> Text for analysis:
---*---

Why is Process important?
This is one thing that never really got discussed during those Software Engineering courses. Why are processes even important? If it were simple distrust of an employee in the chain, there wouldn’t be such a heated debate over it. That’s why bureaucracies have processes – to keep checks and balances.
I can’t look back and remember anyone ever coming up with a very good example for why process is important beyond just making every employee go through the loops. Are there scenarios where analysis of the process itself is a valuable tool in quality? Turns out industrial manufacturing depends on that!
There are some people who claim to hate “process” when in reality they probably hate bureaucracy. They are called “mavericks” by the bureaucrats who really can’t remember why something was put into place and whether that is still relevant.
Even those who don’t like “process”, are still following a process. They do open up an IDE. They still do follow some coding convention. They still do breathe and eat and sleep. They do take a break to think about a sorting implementation before coding it. (When someone says a particular person doesn’t think things through that’s not quite literal – else the sort just wouldn’t work. Even to copy a sort out of a textbook, there is still a process there – you need to find a quality textbook, you need to adopt the function from whatever pseudo-code to your specific language/framework/platform.)
So lets look at some classic simple problems which simply cannot work without a model and a process. These extend to software development as to anything; hat-making, event-hosting, party-hosting, cooking, etc.
Back in my college days (and I think it’s even MORE relevant today), we’d have a problem of figuring out the lifetime of a light-bulb, given that we need to get it into the market in six months. It’s really one of those fun academic questions as well as a practical one. An LED light has a stated life of upto 40 years. I sure as hell know they didn’t have LEDs back in the 70′s and even if they did, I know they didn’t have time for a repeat experiment.
So how the hell DO they do it anyway? What kind of advanced algorithms and advanced physics and advanced time-travel is used? The answer is pretty simple – they control the quality of the process used to manufacture the light, and rely on the process quality to produce a quality outcome. This is where modelling of the bulb helps. When you model a system, you create an equation or description of it’s observable behaviour. Knowing the chemical/physical degradation of each element under various circumstances, allows us to make predictions of how said element will behave under circumstances it will be exposed to during its lifetime – the air pressure, ambient temperature, sunlight, humidity, etc.
Really the only way we have of making any sort of reasonable guarantee on the lifetime of that bulb depends on the quality of the process. This is a very real problem. We pay good money for those things, we sure as hell expect them to last for 40 years. But we also want a decade-old LED technology in our homes TODAY!

---*---

> The data:

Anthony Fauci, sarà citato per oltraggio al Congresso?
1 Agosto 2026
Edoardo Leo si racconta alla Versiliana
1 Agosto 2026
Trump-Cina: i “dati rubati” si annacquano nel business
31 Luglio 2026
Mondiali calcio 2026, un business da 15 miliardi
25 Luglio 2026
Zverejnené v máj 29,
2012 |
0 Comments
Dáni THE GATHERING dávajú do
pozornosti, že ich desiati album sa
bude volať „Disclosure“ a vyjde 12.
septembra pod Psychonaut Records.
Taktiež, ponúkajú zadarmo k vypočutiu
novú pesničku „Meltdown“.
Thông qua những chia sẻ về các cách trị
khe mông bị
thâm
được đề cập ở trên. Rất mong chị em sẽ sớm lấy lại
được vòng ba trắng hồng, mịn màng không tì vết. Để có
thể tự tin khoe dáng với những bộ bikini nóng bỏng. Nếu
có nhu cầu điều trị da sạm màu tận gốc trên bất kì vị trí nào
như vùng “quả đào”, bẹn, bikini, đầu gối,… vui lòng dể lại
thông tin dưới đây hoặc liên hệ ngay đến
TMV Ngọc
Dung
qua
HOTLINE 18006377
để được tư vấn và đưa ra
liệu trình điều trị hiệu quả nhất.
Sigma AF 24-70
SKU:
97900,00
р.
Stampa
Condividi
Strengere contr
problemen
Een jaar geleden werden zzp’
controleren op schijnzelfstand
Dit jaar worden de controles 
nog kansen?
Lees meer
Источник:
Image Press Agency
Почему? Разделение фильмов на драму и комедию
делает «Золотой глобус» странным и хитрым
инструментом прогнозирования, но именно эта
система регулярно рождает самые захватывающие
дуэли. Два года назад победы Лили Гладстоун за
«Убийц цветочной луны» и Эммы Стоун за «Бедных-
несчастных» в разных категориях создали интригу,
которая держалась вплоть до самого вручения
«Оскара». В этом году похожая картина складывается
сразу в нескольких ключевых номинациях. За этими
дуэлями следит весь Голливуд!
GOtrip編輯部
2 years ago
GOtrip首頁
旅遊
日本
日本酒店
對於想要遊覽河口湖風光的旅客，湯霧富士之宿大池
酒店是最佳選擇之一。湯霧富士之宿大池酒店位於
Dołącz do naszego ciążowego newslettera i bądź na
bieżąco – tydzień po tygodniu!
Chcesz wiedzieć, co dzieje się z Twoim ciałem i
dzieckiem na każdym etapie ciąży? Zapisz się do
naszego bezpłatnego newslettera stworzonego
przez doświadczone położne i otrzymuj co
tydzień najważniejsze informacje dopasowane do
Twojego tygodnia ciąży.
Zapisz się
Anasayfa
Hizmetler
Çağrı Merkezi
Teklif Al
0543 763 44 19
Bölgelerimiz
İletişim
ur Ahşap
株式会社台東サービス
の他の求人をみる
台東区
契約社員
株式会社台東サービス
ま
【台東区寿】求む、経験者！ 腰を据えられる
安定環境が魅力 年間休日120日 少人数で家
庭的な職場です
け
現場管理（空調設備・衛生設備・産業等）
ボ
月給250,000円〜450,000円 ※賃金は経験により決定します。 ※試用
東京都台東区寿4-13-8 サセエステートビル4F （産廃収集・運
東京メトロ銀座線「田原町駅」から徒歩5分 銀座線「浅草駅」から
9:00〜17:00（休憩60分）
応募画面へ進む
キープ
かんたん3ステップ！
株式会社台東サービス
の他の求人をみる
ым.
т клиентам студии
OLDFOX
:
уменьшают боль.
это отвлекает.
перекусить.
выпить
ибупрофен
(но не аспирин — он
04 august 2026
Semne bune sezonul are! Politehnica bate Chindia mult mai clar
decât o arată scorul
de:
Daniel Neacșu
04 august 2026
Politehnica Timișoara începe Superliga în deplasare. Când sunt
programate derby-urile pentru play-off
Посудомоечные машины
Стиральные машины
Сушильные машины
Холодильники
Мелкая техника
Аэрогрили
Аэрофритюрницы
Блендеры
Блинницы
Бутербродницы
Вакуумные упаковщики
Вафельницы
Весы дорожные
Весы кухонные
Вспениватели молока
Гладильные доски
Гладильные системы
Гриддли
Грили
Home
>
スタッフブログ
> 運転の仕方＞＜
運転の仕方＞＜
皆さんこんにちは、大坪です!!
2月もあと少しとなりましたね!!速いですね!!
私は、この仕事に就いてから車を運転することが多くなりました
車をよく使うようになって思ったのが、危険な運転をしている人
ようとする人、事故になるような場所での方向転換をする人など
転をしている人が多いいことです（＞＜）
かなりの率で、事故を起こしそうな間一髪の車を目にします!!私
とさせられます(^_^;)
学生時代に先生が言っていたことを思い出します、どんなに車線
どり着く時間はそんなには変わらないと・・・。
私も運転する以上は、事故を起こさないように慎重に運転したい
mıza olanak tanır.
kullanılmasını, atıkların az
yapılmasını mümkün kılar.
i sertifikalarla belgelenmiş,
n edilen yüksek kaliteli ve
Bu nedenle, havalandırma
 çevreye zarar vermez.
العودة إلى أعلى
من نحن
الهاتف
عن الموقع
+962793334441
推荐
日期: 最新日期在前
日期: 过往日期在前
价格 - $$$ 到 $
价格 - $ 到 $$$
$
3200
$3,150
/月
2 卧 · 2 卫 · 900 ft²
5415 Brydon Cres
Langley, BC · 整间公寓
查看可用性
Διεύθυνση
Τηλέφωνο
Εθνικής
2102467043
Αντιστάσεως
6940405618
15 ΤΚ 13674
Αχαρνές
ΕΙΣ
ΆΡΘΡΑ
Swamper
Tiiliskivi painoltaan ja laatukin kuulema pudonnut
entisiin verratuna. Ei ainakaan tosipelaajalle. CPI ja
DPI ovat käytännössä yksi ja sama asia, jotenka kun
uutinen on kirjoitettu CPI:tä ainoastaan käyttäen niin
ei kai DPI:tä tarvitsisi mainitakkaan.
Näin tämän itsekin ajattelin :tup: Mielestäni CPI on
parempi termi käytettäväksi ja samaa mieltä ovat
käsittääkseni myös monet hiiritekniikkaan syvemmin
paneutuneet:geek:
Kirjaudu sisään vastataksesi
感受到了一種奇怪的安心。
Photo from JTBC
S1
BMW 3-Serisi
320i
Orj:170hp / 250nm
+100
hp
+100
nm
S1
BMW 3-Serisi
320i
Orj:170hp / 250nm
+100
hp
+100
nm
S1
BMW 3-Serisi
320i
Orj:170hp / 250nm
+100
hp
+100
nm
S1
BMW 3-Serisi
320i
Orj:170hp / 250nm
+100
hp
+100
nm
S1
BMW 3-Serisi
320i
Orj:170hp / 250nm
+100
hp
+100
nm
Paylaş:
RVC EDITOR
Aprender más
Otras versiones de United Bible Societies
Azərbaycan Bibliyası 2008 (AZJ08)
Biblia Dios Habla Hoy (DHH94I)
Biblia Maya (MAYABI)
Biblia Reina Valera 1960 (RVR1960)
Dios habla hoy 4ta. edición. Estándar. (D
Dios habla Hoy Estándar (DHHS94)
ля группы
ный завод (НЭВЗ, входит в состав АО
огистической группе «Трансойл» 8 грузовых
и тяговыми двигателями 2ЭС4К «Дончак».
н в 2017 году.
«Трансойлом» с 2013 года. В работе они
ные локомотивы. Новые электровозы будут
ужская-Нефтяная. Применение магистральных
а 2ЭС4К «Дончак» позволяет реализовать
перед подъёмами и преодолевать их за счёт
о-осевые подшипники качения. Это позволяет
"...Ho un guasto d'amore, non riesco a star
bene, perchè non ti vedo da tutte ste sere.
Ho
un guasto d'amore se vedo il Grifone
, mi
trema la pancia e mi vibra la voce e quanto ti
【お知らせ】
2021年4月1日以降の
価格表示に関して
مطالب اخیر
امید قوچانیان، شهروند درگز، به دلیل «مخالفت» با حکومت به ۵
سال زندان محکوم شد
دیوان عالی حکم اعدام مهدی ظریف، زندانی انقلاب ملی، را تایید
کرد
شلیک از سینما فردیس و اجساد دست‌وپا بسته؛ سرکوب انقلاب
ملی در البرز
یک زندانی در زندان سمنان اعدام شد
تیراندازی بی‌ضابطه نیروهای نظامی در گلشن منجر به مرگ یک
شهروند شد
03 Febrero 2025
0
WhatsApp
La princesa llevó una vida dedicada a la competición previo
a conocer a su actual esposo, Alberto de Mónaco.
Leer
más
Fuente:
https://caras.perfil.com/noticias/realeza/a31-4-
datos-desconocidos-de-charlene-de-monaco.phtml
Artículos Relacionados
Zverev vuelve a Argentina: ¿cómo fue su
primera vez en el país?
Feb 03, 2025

---*---

> Work request 1: Reproduce word for word the part of the essay on why process matters that runs from "So how the hell" down to "sunlight, humidity, etc.".
> Work request 2: According to the essay on why process matters, what is the stated life of an LED light?
> Work request 3: Write the next part of the essay on why process matters, picking up after its final sentence.

> Expected output 1:
So how the hell DO they do it anyway? What kind of advanced algorithms and advanced physics and advanced time-travel is used? The answer is pretty simple – they control the quality of the process used to manufacture the light, and rely on the process quality to produce a quality outcome. This is where modelling of the bulb helps. When you model a system, you create an equation or description of it’s observable behaviour. Knowing the chemical/physical degradation of each element under various circumstances, allows us to make predictions of how said element will behave under circumstances it will be exposed to during its lifetime – the air pressure, ambient temperature, sunlight, humidity, etc.

> Expected output 2: Up to 40 years.

> Expected output 3:
Another example is the classic Hollywood military/heist/intelligence scenario. Let’s say you have 10 planes ready to “scramble” at the first sign of attack at an airbase. You want to prevent the enemy from scrambling their planes. The amateur aims for taking out the pilots or sabotaging the planes – which are probably very highly defended just against such amateurs. However, a small weakness in processes can be exploited better with less risk. If there is only one attendant who fuels the planes, or if there is only one guy who uses his flags to guide the planes out to the runway, there’s a higher chance that fellow is much less protected than the pilots. Of course modern models build in redundancies in all situations, but these have been flaws exploited by some of the greatest military generals or thieves or spies throughout history. This has happened already.
The same applies to software. A process doesn’t need to have a documentation stage or a high-fiving stage. There are no traits or “key principles” or “top features” that make a process effective. What makes it effective is when each stage is put in place with only one objective in mind – that the expected outcome moves closer to the desired outcome. That only comes through conviction of why you’re putting it in – copying a self-convenient trait from an arbitrary sample of arbitrarily defined successful people will do little to improve your quality.
They are invaluable in predicting and preparing for events that are difficult to reproduce. They will also fail occasionally, and so long as the failures are within expected limits (either number of failures, or deviation from ideal quality, etc.) everything’s fine. Achieving perfection is practically impossible. As you move towards the right side of the normal curve, the law of diminishing returns begins to work against you. Each linear gain in quality, requires an exponential investment of resources.
Why is knowing important?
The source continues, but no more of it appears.